Dataset excerpts:
+--

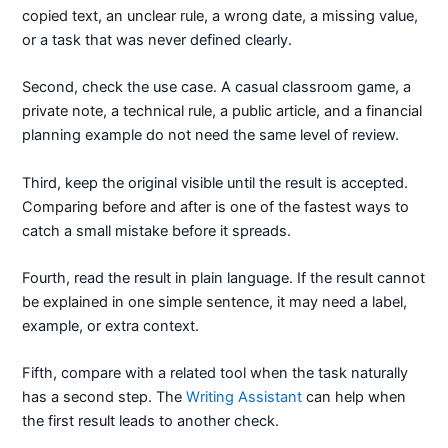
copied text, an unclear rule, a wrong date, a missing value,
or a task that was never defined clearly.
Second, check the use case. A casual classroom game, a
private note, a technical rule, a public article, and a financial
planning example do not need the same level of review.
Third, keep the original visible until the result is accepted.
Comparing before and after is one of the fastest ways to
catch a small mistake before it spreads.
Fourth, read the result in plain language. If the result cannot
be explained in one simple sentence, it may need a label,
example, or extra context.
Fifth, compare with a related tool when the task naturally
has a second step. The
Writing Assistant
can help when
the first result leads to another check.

+--

_What is needed_
Transcribe each entry exactly, pictures excluded.

_Your solution_
copied text, an unclear rule, a wrong date, a missing value,
or a task that was never defined clearly.
Second, check the use case. A casual classroom game, a
private note, a technical rule, a public article, and a financial
planning example do not need the same level of review.
Third, keep the original visible until the result is accepted.
Comparing before and after is one of the fastest ways to
catch a small mistake before it spreads.
Fourth, read the result in plain language. If the result cannot
be explained in one simple sentence, it may need a label,
example, or extra context.
Fifth, compare with a related tool when the task naturally
has a second step. The
Writing Assistant
can help when
the first result leads to another check.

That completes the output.